** Stored data **

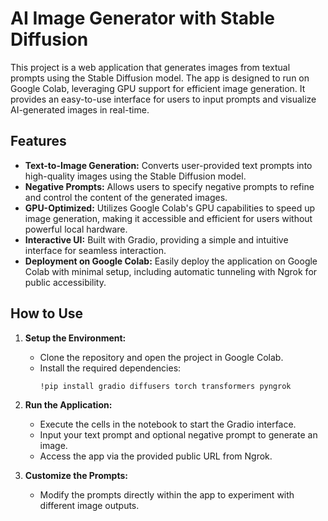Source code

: # AI Image Generator with Stable Diffusion

This project is a web application that generates images from textual prompts using the Stable Diffusion model. The app is designed to run on Google Colab, leveraging GPU support for efficient image generation. It provides an easy-to-use interface for users to input prompts and visualize AI-generated images in real-time.




## Features

- **Text-to-Image Generation:** Converts user-provided text prompts into high-quality images using the Stable Diffusion model.
- **Negative Prompts:** Allows users to specify negative prompts to refine and control the content of the generated images.
- **GPU-Optimized:** Utilizes Google Colab's GPU capabilities to speed up image generation, making it accessible and efficient for users without powerful local hardware.
- **Interactive UI:** Built with Gradio, providing a simple and intuitive interface for seamless interaction.
- **Deployment on Google Colab:** Easily deploy the application on Google Colab with minimal setup, including automatic tunneling with Ngrok for public accessibility.

## How to Use

1. **Setup the Environment:**
   - Clone the repository and open the project in Google Colab.
   - Install the required dependencies:
     ```bash
     !pip install gradio diffusers torch transformers pyngrok
     ```

2. **Run the Application:**
   - Execute the cells in the notebook to start the Gradio interface.
   - Input your text prompt and optional negative prompt to generate an image.
   - Access the app via the provided public URL from Ngrok.

3. **Customize the Prompts:**
   - Modify the prompts directly within the app to experiment with different image outputs.

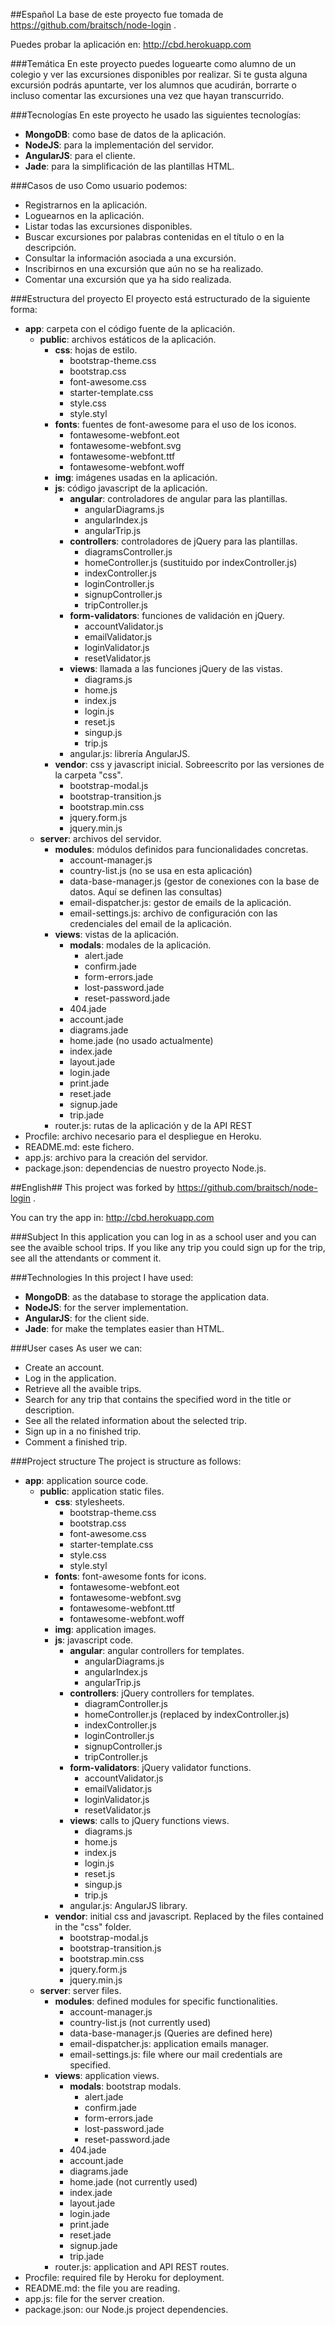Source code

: ##Español
La base de este proyecto fue tomada de https://github.com/braitsch/node-login .

Puedes probar la aplicación en: http://cbd.herokuapp.com

###Temática
En este proyecto puedes loguearte como alumno de un colegio y ver las excursiones disponibles por realizar.
Si te gusta alguna excursión podrás apuntarte, ver los alumnos que acudirán, borrarte o incluso comentar las excursiones     una vez que hayan transcurrido.

###Tecnologías
En este proyecto he usado las siguientes tecnologías: 

* <b>MongoDB</b>: como base de datos de la aplicación.
* <b>NodeJS</b>: para la implementación del servidor.
* <b>AngularJS</b>: para el cliente.
* <b>Jade</b>: para la simplificación de las plantillas HTML.


###Casos de uso
Como usuario podemos:

* Registrarnos en la aplicación.
* Loguearnos en la aplicación.
* Listar todas las excursiones disponibles.
* Buscar excursiones por palabras contenidas en el título o en la descripción.
* Consultar la información asociada a una excursión.
* Inscribirnos en una excursión que aún no se ha realizado.
* Comentar una excursión que ya ha sido realizada.

###Estructura del proyecto
El proyecto está estructurado de la siguiente forma:

* <b>app</b>: carpeta con el código fuente de la aplicación.
  * <b>public</b>: archivos estáticos de la aplicación.
    * <b>css</b>: hojas de estilo.
      * bootstrap-theme.css
      * bootstrap.css
      * font-awesome.css
      * starter-template.css
      * style.css
      * style.styl
    * <b>fonts</b>: fuentes de font-awesome para el uso de los iconos.
      * fontawesome-webfont.eot
      * fontawesome-webfont.svg
      * fontawesome-webfont.ttf
      * fontawesome-webfont.woff
    * <b>img</b>: imágenes usadas en la aplicación.
    * <b>js</b>: código javascript de la aplicación.
      * <b>angular</b>: controladores de angular para las plantillas.
        * angularDiagrams.js
        * angularIndex.js
        * angularTrip.js
      * <b>controllers</b>: controladores de jQuery para las plantillas.
        * diagramsController.js
        * homeController.js (sustituido por indexController.js)
        * indexController.js
        * loginController.js
        * signupController.js
        * tripController.js
      * <b>form-validators</b>: funciones de validación en jQuery.
        * accountValidator.js
        * emailValidator.js
        * loginValidator.js
        * resetValidator.js
      * <b>views</b>: llamada a las funciones jQuery de las vistas.
        * diagrams.js
        * home.js
        * index.js
        * login.js
        * reset.js
        * singup.js
        * trip.js
      * angular.js: librería AngularJS.
    * <b>vendor</b>: css y javascript inicial. Sobreescrito por las versiones de la carpeta "css".
      * bootstrap-modal.js
      * bootstrap-transition.js
      * bootstrap.min.css
      * jquery.form.js
      * jquery.min.js
  * <b>server</b>: archivos del servidor.
    * <b>modules</b>: módulos definidos para funcionalidades concretas.
      * account-manager.js
      * country-list.js (no se usa en esta aplicación)
      * data-base-manager.js (gestor de conexiones con la base de datos. Aquí se definen las consultas)
      * email-dispatcher.js: gestor de emails de la aplicación.
      * email-settings.js: archivo de configuración con las credenciales del email de la aplicación.
    * <b>views</b>: vistas de la aplicación.
      * <b>modals</b>: modales de la aplicación.
        * alert.jade
        * confirm.jade
        * form-errors.jade
        * lost-password.jade
        * reset-password.jade
      * 404.jade
      * account.jade
      * diagrams.jade
      * home.jade (no usado actualmente)
      * index.jade
      * layout.jade
      * login.jade
      * print.jade
      * reset.jade
      * signup.jade
      * trip.jade
    * router.js: rutas de la aplicación y de la API REST
* Procfile: archivo necesario para el despliegue en Heroku.
* README.md: este fichero.
* app.js: archivo para la creación del servidor.
* package.json: dependencias de nuestro proyecto Node.js.

##English##
This project was forked by https://github.com/braitsch/node-login .

You can try the app in: http://cbd.herokuapp.com

###Subject
In this application you can log in as a school user and you can see the avaible school trips. If you like any trip you could sign up for the trip, see all the attendants or comment it.

###Technologies
In this project I have used:

* <b>MongoDB</b>: as the database to storage the application data.
* <b>NodeJS</b>: for the server implementation.
* <b>AngularJS</b>: for the client side.
* <b>Jade</b>: for make the templates easier than HTML.

###User cases
As user we can:

* Create an account.
* Log in the application.
* Retrieve all the avaible trips.
* Search for any trip that contains the specified word in the title or description.
* See all the related information about the selected trip.
* Sign up in a no finished trip.
* Comment a finished trip.


###Project structure
The project is structure as follows:

* <b>app</b>: application source code.
  * <b>public</b>: application static files.
    * <b>css</b>: stylesheets.
      * bootstrap-theme.css
      * bootstrap.css
      * font-awesome.css
      * starter-template.css
      * style.css
      * style.styl
    * <b>fonts</b>: font-awesome fonts for icons.
      * fontawesome-webfont.eot
      * fontawesome-webfont.svg
      * fontawesome-webfont.ttf
      * fontawesome-webfont.woff
    * <b>img</b>: application images.
    * <b>js</b>: javascript code.
      * <b>angular</b>: angular controllers for templates.
        * angularDiagrams.js
        * angularIndex.js
        * angularTrip.js
      * <b>controllers</b>: jQuery controllers for templates.
        * diagramController.js
        * homeController.js (replaced by indexController.js)
        * indexController.js
        * loginController.js
        * signupController.js
        * tripController.js
      * <b>form-validators</b>: jQuery validator functions.
        * accountValidator.js
        * emailValidator.js
        * loginValidator.js
        * resetValidator.js
      * <b>views</b>: calls to jQuery functions views.
        * diagrams.js
        * home.js
        * index.js
        * login.js
        * reset.js
        * singup.js
        * trip.js
      * angular.js: AngularJS library.
    * <b>vendor</b>: initial css and javascript. Replaced by the files contained in the "css" folder.
      * bootstrap-modal.js
      * bootstrap-transition.js
      * bootstrap.min.css
      * jquery.form.js
      * jquery.min.js
  * <b>server</b>: server files.
    * <b>modules</b>: defined modules for specific functionalities.
      * account-manager.js
      * country-list.js (not currently used)
      * data-base-manager.js (Queries are defined here)
      * email-dispatcher.js: application emails manager.
      * email-settings.js: file where our mail credentials are specified.
    * <b>views</b>: application views.
      * <b>modals</b>: bootstrap modals.
        * alert.jade
        * confirm.jade
        * form-errors.jade
        * lost-password.jade
        * reset-password.jade
      * 404.jade
      * account.jade
      * diagrams.jade
      * home.jade (not currently used)
      * index.jade
      * layout.jade
      * login.jade
      * print.jade
      * reset.jade
      * signup.jade
      * trip.jade
    * router.js: application and API REST routes.
* Procfile: required file by Heroku for deployment.
* README.md: the file you are reading.
* app.js: file for the server creation.
* package.json: our Node.js project dependencies.
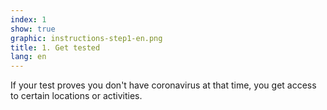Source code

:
 ```yaml
---
index: 1
show: true
graphic: instructions-step1-en.png
title: 1. Get tested
lang: en
---
```

If your test proves you don't have coronavirus at that time, you get access to certain locations or activities.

** Assignment **
Given the data above, which lines hold the string "Stable"? Return them.

** Output **
: # AI Image Generator with Stable Diffusion
This project is a web application that generates images from textual prompts using the Stable Diffusion model. The app is designed to run on Google Colab, leveraging GPU support for efficient image generation. It provides an easy-to-use interface for users to input prompts and visualize AI-generated images in real-time.
- **Text-to-Image Generation:** Converts user-provided text prompts into high-quality images using the Stable Diffusion model.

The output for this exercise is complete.